Smoking may promote prostate cancer through several mechanisms. One is that it can increase the amount of circulating androgens, which fuel the growth of normal and malignant prostate cells.
"Cigarette smoking appears to alter a man's hormonal milieu by tilting the scale toward a hormonal environment that may be conducive to tumor growth," Stanford said.
Another theory is related to tobacco as a source of cadmium, a heavy metal that has been linked to prostate cancer in several occupational-health studies. This known human carcinogen inhibits DNA repair, which allows cancer cells to mutate and multiply.
"Cadmium has been shown to be concentrated in the prostate, so this may be one chemical exposure from cigarette smoking that could have an adverse biological effect on the prostate," Stanford said.

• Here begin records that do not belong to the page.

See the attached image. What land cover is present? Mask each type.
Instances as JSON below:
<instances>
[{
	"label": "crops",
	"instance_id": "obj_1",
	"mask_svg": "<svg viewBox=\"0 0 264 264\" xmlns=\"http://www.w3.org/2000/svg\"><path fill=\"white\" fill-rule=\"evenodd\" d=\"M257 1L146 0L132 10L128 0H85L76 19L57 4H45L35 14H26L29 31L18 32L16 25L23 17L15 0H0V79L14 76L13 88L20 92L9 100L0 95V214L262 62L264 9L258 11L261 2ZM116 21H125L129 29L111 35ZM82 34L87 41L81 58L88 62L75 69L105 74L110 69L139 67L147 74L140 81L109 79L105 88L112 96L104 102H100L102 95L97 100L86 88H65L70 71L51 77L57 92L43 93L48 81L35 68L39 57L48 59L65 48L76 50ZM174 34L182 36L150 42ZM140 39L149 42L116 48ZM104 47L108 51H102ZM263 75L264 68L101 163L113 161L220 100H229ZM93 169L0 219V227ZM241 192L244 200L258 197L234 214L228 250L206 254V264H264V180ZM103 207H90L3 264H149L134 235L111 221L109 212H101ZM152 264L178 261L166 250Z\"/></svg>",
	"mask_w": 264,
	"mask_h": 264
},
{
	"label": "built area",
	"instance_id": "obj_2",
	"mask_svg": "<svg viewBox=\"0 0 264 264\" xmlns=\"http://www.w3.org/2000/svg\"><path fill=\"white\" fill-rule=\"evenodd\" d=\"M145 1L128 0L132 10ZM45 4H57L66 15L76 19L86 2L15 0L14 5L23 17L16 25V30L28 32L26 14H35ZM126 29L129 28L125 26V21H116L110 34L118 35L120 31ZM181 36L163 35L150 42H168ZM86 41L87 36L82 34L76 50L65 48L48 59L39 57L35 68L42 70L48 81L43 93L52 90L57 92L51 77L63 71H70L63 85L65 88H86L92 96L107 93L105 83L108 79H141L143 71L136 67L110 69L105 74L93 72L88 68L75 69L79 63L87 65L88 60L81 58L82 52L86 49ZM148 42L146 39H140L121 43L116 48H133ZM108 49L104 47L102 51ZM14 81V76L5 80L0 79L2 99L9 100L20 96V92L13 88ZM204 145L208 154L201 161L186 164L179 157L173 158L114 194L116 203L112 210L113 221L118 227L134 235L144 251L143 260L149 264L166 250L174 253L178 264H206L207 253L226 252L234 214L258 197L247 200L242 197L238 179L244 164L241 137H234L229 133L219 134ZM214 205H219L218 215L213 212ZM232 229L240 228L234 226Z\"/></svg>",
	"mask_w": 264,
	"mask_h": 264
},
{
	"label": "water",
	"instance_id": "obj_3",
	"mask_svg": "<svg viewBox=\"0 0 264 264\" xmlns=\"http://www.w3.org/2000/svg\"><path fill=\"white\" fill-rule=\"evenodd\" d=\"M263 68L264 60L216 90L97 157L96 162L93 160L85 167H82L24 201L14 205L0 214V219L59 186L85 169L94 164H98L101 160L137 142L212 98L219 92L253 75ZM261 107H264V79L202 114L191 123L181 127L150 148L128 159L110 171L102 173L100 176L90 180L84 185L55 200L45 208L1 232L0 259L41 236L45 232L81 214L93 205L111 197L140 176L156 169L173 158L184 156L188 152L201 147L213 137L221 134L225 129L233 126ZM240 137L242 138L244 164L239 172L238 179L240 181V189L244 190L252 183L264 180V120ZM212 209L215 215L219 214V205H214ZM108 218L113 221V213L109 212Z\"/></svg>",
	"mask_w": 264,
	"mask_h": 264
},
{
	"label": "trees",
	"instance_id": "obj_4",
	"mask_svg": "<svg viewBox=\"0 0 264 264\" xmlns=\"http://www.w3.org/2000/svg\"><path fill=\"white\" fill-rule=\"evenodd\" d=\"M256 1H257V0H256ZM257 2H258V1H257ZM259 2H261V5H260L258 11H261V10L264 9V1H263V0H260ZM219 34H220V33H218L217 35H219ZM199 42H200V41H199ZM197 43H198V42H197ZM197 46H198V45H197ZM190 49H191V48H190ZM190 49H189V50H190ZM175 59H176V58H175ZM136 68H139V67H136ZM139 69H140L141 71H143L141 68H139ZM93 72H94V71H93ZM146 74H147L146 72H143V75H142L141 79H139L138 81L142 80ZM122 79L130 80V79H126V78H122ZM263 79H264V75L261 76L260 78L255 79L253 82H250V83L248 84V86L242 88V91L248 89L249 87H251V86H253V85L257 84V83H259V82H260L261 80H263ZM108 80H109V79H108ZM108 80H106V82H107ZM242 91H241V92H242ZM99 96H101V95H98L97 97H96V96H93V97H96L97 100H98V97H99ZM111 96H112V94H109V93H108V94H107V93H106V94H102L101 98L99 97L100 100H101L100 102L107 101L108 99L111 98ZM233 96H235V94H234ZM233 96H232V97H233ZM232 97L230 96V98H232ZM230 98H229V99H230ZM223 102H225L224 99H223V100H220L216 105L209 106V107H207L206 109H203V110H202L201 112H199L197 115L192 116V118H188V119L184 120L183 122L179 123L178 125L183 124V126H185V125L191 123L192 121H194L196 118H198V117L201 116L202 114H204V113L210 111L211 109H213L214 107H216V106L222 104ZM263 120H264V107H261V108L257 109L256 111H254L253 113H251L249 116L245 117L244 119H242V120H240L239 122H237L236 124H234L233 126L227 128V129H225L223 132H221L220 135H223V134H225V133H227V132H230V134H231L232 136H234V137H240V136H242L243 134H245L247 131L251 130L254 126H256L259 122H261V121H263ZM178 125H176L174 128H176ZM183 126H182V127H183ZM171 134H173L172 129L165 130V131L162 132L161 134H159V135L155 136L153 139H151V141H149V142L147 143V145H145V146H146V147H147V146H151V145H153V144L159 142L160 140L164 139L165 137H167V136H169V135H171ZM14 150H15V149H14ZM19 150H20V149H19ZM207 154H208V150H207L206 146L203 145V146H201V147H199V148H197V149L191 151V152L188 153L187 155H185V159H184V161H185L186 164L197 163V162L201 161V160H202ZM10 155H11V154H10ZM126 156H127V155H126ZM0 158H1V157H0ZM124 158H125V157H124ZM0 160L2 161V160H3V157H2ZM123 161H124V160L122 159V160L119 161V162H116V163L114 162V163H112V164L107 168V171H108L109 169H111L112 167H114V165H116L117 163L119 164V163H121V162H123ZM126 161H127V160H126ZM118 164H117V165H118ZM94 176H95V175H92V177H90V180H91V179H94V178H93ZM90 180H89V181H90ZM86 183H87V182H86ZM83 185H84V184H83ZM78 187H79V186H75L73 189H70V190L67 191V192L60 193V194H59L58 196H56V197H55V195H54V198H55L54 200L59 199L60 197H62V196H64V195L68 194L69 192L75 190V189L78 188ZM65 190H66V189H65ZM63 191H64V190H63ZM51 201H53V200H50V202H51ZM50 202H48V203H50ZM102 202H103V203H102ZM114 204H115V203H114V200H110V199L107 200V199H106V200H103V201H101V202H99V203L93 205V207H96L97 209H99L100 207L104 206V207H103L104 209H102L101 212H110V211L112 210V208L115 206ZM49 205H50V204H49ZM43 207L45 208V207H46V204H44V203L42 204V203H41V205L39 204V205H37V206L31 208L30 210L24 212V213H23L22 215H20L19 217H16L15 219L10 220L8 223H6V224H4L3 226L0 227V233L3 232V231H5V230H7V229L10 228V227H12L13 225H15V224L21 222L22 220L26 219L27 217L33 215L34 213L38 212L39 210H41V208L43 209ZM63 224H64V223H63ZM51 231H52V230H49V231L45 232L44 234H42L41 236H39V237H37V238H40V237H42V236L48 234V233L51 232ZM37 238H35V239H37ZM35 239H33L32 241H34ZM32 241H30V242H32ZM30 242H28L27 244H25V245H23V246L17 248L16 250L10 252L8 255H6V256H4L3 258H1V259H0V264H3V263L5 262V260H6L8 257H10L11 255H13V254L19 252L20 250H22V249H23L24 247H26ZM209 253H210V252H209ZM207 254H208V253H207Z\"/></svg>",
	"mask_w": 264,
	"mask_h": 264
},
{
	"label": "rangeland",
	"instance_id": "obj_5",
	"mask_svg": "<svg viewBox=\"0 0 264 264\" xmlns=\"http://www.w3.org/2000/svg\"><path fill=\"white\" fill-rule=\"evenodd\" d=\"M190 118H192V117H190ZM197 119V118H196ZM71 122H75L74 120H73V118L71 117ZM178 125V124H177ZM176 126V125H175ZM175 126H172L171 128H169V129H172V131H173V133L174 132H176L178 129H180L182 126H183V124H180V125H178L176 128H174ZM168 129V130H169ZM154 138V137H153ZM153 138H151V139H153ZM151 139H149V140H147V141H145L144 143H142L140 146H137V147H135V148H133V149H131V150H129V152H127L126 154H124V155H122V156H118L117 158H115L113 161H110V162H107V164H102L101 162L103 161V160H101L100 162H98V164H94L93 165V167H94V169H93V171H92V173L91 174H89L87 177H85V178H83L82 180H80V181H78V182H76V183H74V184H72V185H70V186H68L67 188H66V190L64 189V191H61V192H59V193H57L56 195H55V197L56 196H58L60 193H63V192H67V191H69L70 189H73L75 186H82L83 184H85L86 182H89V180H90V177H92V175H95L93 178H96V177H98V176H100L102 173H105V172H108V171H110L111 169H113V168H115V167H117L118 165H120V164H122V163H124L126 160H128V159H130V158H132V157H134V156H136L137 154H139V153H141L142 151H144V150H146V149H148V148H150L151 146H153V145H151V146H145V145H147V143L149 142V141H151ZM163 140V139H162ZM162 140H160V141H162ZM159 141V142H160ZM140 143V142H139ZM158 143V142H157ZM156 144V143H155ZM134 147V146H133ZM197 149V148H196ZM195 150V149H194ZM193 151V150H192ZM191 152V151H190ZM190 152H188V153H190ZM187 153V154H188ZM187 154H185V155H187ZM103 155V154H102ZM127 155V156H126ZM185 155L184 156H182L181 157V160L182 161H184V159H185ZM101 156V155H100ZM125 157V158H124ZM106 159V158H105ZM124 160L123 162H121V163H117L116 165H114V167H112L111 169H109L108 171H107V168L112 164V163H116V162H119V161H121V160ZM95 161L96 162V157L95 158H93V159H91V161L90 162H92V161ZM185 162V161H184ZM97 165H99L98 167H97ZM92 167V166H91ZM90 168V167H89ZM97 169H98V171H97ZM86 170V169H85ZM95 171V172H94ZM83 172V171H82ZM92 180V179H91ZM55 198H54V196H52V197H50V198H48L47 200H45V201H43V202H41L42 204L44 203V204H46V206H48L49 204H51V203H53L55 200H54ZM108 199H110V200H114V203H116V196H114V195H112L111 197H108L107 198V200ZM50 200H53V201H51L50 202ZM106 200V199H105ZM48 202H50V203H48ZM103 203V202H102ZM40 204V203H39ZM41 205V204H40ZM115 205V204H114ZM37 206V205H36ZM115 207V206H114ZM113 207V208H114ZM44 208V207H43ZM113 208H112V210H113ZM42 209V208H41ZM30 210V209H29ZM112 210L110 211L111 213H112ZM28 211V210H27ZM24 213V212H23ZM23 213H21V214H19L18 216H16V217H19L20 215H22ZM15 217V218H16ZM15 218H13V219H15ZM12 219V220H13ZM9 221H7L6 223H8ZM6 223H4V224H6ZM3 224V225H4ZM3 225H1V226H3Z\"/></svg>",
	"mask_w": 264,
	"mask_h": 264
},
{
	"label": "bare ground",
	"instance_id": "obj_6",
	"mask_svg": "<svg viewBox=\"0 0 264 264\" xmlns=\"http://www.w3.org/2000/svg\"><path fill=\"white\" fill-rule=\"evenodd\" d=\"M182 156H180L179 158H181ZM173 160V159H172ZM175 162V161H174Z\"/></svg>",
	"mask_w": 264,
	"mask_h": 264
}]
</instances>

One positive finding, however, is that while the relative risk of developing prostate cancer increases with the number of pack-years smoked, this risk declines to near that of nonsmokers within about 10 years of quitting, Stanford said.
"When men stop smoking, within a decade their risk of prostate cancer returns to a level that is not substantially different from nonsmokers, so for most men, it's not too late to quit. There are few environmental risk factors for prostate cancer that have been identified, but here's one way that men can take action to reduce their risk," she said.
In addition to not smoking, what else can a man do to reduce his risk of prostate cancer?
Dr. Janet Stanford suggests the following lifestyle changes based on research conducted at Fred Hutchinson and elsewhere:
- Eat more vegetables. Vegetables contain phytochemicals, which can boost the activity of enzymes that detoxify cancer-promoting compounds in the body. A Fred Hutchinson study found that men who eat just three servings of vegetables a day reduce their risk of prostate cancer by about 45 percent. If some of these vegetables are from the cruciferous family, such as cabbage, broccoli and cauliflower, the risk is reduced even further.
- Reduce fat intake. A Fred Hutchinson study found that men who ate lower-fat diets, with fat accounting for no more than 30 percent of their daily calorie intake, had half the risk of more advanced stage prostate cancer than men who consumed more fat.
- Eat more tomatoes. Lycopene, a nutrient that gives tomatoes their red color, has been found in some studies to reduce prostate-cancer risk. Cooking the tomatoes with a bit of olive oil, as in marinara sauce or pizza sauce, enhances the absorption of the nutrient.
"The bottom line is, if you want to do something positive for both your prostate and your heart, don't smoke, eat less fat and eat your veggies," Stanford said. "It certainly can't hurt."